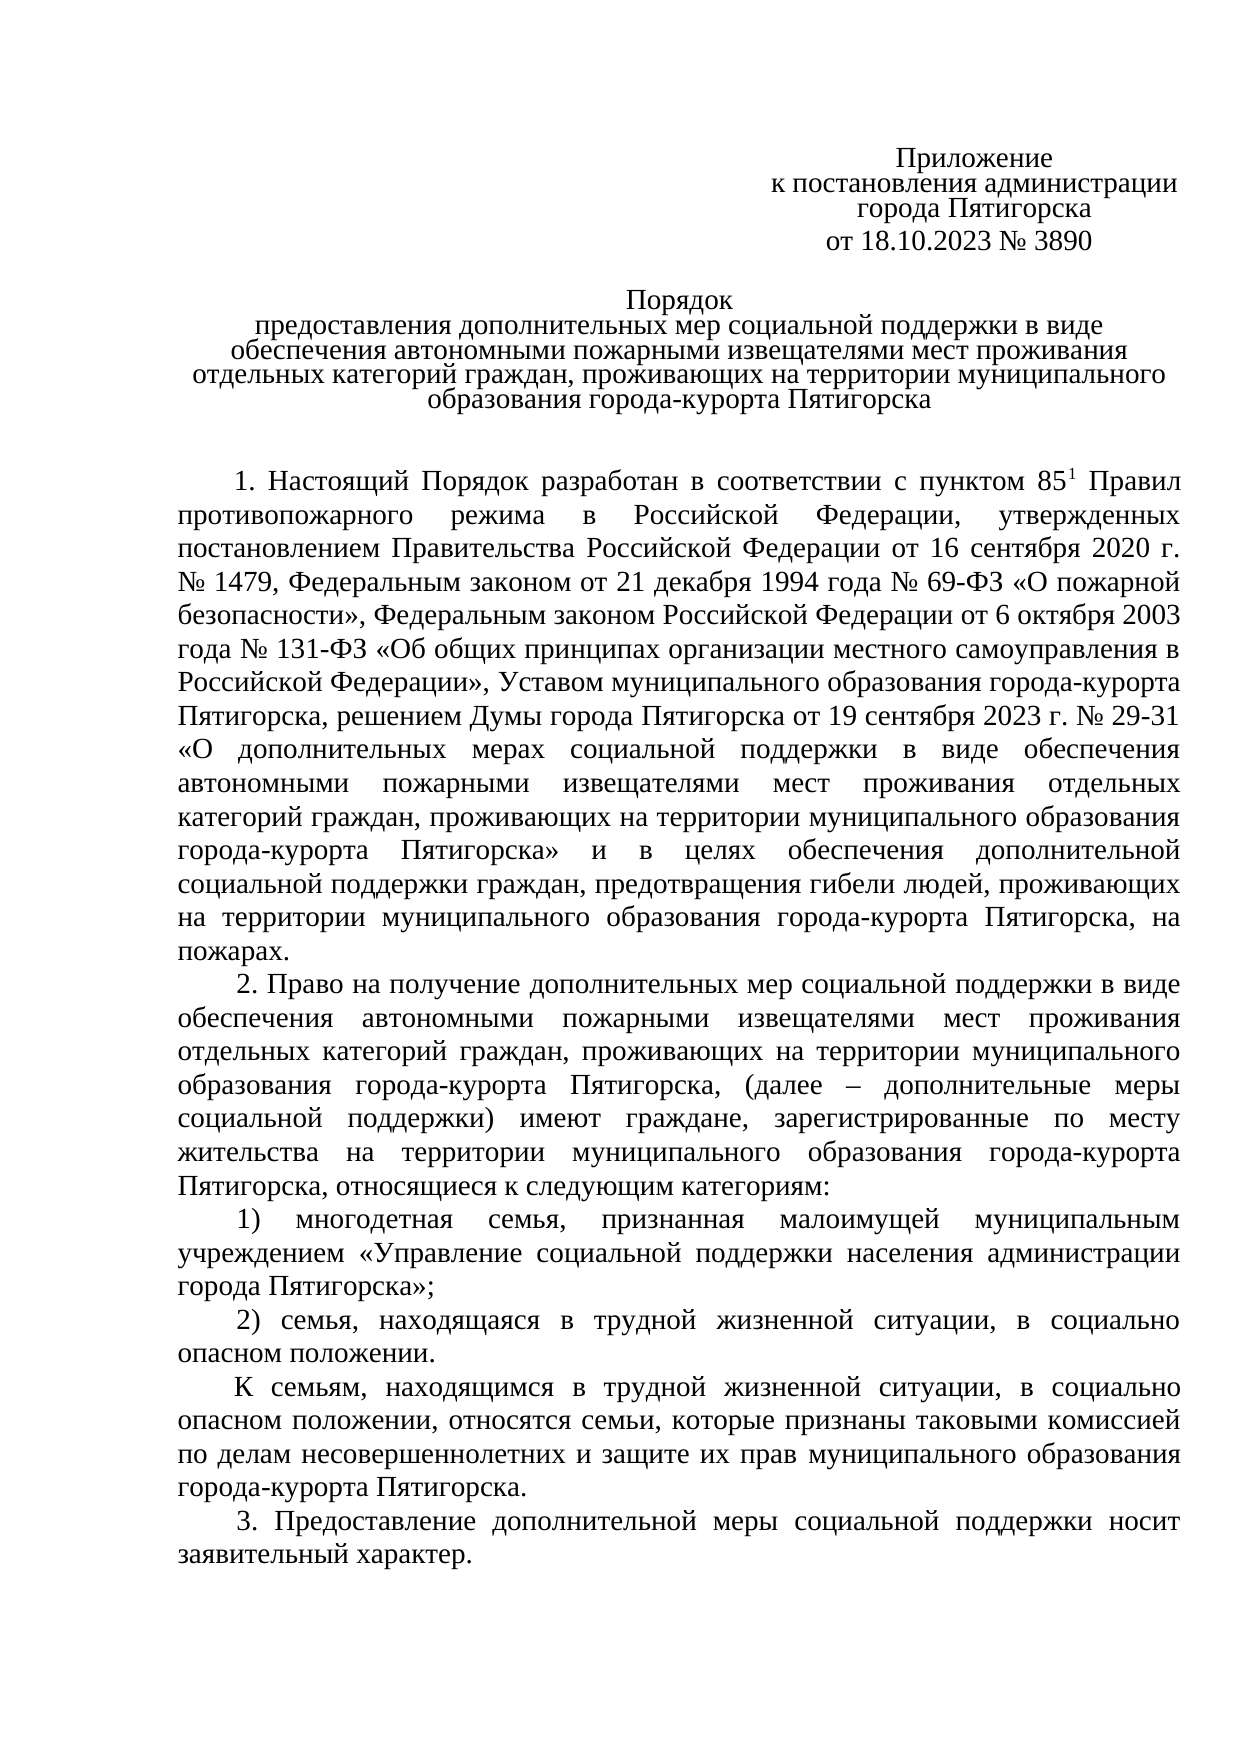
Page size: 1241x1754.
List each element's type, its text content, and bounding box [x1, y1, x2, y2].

text предоставления дополнительных мер социальной поддержки в виде обеспечения автономными пожарными извещателями мест проживания отдельных категорий граждан, проживающих на территории муниципального образования города-курорта Пятигорска [177, 314, 1181, 414]
text 3. Предоставление дополнительной меры социальной поддержки носит заявительный характер. [177, 1503, 1181, 1570]
text Порядок [177, 290, 1181, 314]
text 2. Право на получение дополнительных мер социальной поддержки в виде обеспечения автономными пожарными извещателями мест проживания отдельных категорий граждан, проживающих на территории муниципального образования города-курорта Пятигорска, (далее – дополнительные меры социальной поддержки) имеют граждане, зарегистрированные по месту жительства на территории муниципального образования города-курорта Пятигорска, относящиеся к следующим категориям: [177, 966, 1181, 1201]
text от 18.10.2023 № 3890 [767, 223, 1181, 256]
text к постановления администрации города Пятигорска [767, 173, 1181, 223]
text 1) многодетная семья, признанная малоимущей муниципальным учреждением «Управление социальной поддержки населения администрации города Пятигорска»; [177, 1201, 1181, 1302]
text 1. Настоящий Порядок разработан в соответствии с пунктом 851 Правил противопожарного режима в Российской Федерации, утвержденных постановлением Правительства Российской Федерации от 16 сентября 2020 г. № 1479, Федеральным законом от 21 декабря 1994 года № 69-ФЗ «О пожарной безопасности», Федеральным законом Российской Федерации от 6 октября 2003 года № 131-ФЗ «Об общих принципах организации местного самоуправления в Российской Федерации», Уставом муниципального образования города-курорта Пятигорска, решением Думы города Пятигорска от 19 сентября 2023 г. № 29-31 «О дополнительных мерах социальной поддержки в виде обеспечения автономными пожарными извещателями мест проживания отдельных категорий граждан, проживающих на территории муниципального образования города-курорта Пятигорска» и в целях обеспечения дополнительной социальной поддержки граждан, предотвращения гибели людей, проживающих на территории муниципального образования города-курорта Пятигорска, на пожарах. [177, 463, 1181, 966]
text К семьям, находящимся в трудной жизненной ситуации, в социально опасном положении, относятся семьи, которые признаны таковыми комиссией по делам несовершеннолетних и защите их прав муниципального образования города-курорта Пятигорска. [177, 1369, 1181, 1503]
text 2) семья, находящаяся в трудной жизненной ситуации, в социально опасном положении. [177, 1302, 1181, 1369]
text Приложение [767, 148, 1181, 173]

+ + +

Action item: Pictures in the records above should not be copied. Repeat everything else exactly.

Reply:
Page size: 1241x1754.
List each element's type, its text content, and bounding box [x1, y1, x2, y2].

text предоставления дополнительных мер социальной поддержки в виде обеспечения автономными пожарными извещателями мест проживания отдельных категорий граждан, проживающих на территории муниципального образования города-курорта Пятигорска [177, 314, 1181, 414]
text 3. Предоставление дополнительной меры социальной поддержки носит заявительный характер. [177, 1503, 1181, 1570]
text Порядок [177, 290, 1181, 314]
text 2. Право на получение дополнительных мер социальной поддержки в виде обеспечения автономными пожарными извещателями мест проживания отдельных категорий граждан, проживающих на территории муниципального образования города-курорта Пятигорска, (далее – дополнительные меры социальной поддержки) имеют граждане, зарегистрированные по месту жительства на территории муниципального образования города-курорта Пятигорска, относящиеся к следующим категориям: [177, 966, 1181, 1201]
text от 18.10.2023 № 3890 [767, 223, 1181, 256]
text к постановления администрации города Пятигорска [767, 173, 1181, 223]
text 1) многодетная семья, признанная малоимущей муниципальным учреждением «Управление социальной поддержки населения администрации города Пятигорска»; [177, 1201, 1181, 1302]
text 1. Настоящий Порядок разработан в соответствии с пунктом 851 Правил противопожарного режима в Российской Федерации, утвержденных постановлением Правительства Российской Федерации от 16 сентября 2020 г. № 1479, Федеральным законом от 21 декабря 1994 года № 69-ФЗ «О пожарной безопасности», Федеральным законом Российской Федерации от 6 октября 2003 года № 131-ФЗ «Об общих принципах организации местного самоуправления в Российской Федерации», Уставом муниципального образования города-курорта Пятигорска, решением Думы города Пятигорска от 19 сентября 2023 г. № 29-31 «О дополнительных мерах социальной поддержки в виде обеспечения автономными пожарными извещателями мест проживания отдельных категорий граждан, проживающих на территории муниципального образования города-курорта Пятигорска» и в целях обеспечения дополнительной социальной поддержки граждан, предотвращения гибели людей, проживающих на территории муниципального образования города-курорта Пятигорска, на пожарах. [177, 463, 1181, 966]
text К семьям, находящимся в трудной жизненной ситуации, в социально опасном положении, относятся семьи, которые признаны таковыми комиссией по делам несовершеннолетних и защите их прав муниципального образования города-курорта Пятигорска. [177, 1369, 1181, 1503]
text 2) семья, находящаяся в трудной жизненной ситуации, в социально опасном положении. [177, 1302, 1181, 1369]
text Приложение [767, 148, 1181, 173]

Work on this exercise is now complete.